I hugged my overcoat closer to me as a cold wind whipped at my back. Not the Winds of Change—those gusts carried a bit of anxiety with them that seeped into my bones with each blast—just the usual variety for this time of year.
“Maybe I should visit Landon,” I said. “This sounds like just the conspiracy for him.”
“We don’t need him for this,” Grim replied. “All w
e have to do is work backward. What’s the effect of this spell?”
I thought about it. “You mean besides the emotional trauma we both suffered back at Ruby’s?”
“Yes, besides that.”
“Right now, it’s just a few people getting a second chance.”
“You and I both know that second chances can be unwelcome. What I wouldn’t give to have died and stayed dead …” he moaned.
“You would have missed out on a lot of bacon if you had.”
“Fair point.”
I considered again what he’d said. Not the part about wishing he were dead, but the other thing. “In Jane and Ansel’s case, the second chance is disruptive and might even hurt an otherwise good relationship. And for Octavia and Anton, a second chance might lead to another knock-down drag-out fight.” I nudged the current situation further down the slippery slope, like Landon would do. “If this spreads, it could cause complete chaos in Eastwind.”

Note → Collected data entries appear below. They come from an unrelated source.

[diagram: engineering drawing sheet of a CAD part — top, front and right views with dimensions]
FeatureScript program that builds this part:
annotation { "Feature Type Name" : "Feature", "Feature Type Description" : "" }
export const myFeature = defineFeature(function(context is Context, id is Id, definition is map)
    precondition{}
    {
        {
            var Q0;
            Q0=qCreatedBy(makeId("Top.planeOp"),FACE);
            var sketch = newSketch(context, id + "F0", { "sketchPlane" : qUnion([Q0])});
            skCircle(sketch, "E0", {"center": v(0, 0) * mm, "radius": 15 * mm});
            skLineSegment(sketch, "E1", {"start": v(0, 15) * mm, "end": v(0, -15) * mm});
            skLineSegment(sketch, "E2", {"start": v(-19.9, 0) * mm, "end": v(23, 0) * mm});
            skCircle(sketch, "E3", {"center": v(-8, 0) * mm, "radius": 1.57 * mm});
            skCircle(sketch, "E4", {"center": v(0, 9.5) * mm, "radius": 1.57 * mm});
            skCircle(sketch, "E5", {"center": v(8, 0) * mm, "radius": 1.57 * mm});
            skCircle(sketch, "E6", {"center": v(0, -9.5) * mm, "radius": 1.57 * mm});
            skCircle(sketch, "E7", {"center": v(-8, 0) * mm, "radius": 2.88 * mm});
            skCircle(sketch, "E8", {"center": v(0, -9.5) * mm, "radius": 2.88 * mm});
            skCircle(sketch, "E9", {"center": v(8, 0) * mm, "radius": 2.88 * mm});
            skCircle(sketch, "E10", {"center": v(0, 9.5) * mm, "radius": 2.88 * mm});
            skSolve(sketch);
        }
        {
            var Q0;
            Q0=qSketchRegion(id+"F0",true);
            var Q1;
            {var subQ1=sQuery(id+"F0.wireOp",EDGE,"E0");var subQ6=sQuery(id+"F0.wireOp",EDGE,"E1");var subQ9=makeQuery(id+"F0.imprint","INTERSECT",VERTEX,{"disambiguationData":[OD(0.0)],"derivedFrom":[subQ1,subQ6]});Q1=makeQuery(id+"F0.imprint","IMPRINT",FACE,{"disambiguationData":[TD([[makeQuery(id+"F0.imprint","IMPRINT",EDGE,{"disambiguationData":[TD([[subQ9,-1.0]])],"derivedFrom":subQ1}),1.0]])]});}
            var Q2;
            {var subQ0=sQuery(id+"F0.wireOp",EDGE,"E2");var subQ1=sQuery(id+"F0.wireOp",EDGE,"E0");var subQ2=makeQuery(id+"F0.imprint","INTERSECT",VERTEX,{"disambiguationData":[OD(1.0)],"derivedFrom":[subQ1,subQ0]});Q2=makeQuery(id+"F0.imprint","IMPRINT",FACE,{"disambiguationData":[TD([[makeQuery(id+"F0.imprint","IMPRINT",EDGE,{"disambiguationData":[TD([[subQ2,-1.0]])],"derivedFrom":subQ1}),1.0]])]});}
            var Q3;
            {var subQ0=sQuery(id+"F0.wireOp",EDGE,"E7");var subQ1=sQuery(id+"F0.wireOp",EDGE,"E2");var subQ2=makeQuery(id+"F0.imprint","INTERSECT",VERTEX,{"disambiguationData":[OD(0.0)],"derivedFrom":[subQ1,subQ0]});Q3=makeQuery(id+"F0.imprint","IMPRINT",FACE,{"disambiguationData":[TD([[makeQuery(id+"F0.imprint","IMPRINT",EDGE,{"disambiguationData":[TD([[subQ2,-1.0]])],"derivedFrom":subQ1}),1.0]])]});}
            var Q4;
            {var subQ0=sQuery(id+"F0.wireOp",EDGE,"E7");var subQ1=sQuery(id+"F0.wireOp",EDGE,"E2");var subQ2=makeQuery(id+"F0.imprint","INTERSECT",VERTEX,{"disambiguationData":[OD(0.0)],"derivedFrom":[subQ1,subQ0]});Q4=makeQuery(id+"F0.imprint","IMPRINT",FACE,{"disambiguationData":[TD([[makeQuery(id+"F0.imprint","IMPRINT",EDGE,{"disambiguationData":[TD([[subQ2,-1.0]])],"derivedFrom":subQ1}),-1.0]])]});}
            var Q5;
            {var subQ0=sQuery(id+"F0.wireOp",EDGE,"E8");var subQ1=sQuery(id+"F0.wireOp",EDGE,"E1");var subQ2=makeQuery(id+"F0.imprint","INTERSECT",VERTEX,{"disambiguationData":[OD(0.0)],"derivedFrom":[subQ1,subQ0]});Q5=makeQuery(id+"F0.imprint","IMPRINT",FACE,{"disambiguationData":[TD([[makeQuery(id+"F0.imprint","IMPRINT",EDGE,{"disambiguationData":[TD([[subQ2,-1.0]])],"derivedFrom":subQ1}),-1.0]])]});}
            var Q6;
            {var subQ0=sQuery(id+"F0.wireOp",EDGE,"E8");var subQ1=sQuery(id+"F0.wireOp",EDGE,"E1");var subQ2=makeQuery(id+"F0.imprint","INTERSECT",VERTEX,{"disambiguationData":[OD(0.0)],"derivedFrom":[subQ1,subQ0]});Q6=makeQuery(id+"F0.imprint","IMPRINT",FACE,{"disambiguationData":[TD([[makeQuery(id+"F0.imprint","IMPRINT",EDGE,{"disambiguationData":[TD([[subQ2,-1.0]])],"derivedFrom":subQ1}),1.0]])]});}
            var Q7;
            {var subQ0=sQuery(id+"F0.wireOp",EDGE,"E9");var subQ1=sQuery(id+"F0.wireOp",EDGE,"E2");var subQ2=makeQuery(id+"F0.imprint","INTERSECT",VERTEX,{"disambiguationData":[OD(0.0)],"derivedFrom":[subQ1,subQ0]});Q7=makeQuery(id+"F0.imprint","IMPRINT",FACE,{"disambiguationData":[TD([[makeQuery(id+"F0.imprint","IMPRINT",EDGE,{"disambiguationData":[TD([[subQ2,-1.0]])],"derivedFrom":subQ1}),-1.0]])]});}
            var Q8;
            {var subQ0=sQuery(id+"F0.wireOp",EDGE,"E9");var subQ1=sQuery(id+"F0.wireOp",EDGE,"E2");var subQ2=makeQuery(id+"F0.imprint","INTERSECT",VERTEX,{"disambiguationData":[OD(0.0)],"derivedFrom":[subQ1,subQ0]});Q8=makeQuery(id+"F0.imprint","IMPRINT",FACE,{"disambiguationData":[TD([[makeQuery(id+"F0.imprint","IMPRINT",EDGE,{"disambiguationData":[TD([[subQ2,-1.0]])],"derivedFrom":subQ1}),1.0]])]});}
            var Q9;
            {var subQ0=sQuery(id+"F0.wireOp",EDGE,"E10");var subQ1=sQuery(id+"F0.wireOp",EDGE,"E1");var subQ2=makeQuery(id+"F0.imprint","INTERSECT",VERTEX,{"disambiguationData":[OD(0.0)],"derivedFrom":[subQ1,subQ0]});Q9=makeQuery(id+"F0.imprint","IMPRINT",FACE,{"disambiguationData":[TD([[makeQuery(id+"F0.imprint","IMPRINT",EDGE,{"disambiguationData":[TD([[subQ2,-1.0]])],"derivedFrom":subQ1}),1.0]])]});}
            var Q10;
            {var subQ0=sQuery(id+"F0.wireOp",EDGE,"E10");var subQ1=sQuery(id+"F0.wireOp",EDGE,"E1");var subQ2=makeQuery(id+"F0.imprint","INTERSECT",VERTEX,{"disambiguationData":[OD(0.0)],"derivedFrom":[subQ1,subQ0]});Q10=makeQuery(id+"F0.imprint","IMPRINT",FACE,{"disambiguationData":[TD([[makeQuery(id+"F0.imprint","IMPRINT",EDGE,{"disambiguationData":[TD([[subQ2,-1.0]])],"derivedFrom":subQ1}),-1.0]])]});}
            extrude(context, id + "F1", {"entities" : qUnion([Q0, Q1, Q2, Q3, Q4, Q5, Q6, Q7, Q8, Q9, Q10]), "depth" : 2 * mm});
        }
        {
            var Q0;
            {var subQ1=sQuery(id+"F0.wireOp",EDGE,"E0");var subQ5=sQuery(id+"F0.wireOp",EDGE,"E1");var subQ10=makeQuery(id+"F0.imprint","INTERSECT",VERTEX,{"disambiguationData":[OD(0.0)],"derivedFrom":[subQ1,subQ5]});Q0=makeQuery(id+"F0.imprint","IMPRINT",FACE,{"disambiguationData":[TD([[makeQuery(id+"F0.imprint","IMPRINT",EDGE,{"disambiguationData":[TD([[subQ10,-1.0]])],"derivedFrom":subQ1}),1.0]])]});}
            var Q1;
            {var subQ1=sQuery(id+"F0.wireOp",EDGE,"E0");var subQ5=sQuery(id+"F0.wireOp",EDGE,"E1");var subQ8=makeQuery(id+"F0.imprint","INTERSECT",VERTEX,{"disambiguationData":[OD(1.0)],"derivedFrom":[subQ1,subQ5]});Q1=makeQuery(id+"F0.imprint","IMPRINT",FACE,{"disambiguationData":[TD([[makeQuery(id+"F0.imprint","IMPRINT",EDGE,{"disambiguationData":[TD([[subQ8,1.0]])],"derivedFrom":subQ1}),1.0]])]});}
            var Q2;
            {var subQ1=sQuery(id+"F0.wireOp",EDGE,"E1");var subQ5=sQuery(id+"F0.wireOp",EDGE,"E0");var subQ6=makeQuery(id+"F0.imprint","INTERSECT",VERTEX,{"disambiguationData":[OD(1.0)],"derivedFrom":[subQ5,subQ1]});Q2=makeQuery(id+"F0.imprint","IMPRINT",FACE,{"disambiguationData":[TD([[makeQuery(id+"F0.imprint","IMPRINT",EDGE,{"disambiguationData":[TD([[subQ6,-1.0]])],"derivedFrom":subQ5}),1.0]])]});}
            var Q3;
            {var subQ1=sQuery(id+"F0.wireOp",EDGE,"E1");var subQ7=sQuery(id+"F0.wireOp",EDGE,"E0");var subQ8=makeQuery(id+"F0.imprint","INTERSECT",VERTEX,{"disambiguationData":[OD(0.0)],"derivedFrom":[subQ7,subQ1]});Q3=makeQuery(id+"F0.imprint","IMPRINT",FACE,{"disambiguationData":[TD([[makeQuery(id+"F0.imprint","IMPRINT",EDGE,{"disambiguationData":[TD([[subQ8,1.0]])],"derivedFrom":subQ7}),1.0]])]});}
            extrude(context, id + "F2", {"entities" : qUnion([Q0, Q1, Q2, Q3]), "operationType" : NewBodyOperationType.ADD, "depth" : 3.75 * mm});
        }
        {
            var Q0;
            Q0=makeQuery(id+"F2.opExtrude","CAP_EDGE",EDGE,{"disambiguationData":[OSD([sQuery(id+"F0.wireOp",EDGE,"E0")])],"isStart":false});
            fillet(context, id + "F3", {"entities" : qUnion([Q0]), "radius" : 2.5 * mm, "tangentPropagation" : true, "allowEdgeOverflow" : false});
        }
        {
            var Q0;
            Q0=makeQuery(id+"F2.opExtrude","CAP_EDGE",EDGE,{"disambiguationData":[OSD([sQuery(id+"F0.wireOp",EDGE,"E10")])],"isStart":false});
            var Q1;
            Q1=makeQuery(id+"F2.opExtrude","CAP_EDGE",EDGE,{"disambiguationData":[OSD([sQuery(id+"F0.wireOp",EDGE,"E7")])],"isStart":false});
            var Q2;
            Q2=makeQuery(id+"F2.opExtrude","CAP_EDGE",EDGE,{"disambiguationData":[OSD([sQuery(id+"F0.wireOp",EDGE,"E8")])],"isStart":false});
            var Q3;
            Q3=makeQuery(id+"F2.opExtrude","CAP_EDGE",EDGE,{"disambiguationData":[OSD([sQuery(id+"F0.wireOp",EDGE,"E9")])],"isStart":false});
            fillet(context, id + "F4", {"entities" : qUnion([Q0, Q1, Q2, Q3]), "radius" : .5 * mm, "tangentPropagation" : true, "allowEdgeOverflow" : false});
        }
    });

“Exactly. Love is not your friend.”
“Oh please. You’re telling me you’ve never been in love?”
“That wasn’t what I was saying, but for your information, no, I’ve never been in love. Outside of you and Mr. Dark and Stormy, the Deadwoods isn’t generally known as a matchmaking haven. But back to the chaos. Who benefits from chaos in Eastwind?”
I knew the answer immediately. “The people in power. Especially if they’re trying to push through fear-mongering laws. You think the mayor might be behind this?”
“That seems to be the direction the conspiracy leans. But then again, conspiracies are usually nothing but unicorn swirls.”
As we approached Medium Rare, someone else was approaching from the other direction. He nodded. “Evening, Ms. Ashcroft.” Then he opened the door for us, but I paused before entering.
“Are you just getting off your shift, Stu?”
“Yep. Got stuck on a call until I could hand it off to that boyfriend of yours. A couple of teen witches thought it would be fun to hold a chugging contest with a growth potion.” He shook his head, exhaling roughly. “It’s quite an incredible thing that any man survives his teen years.”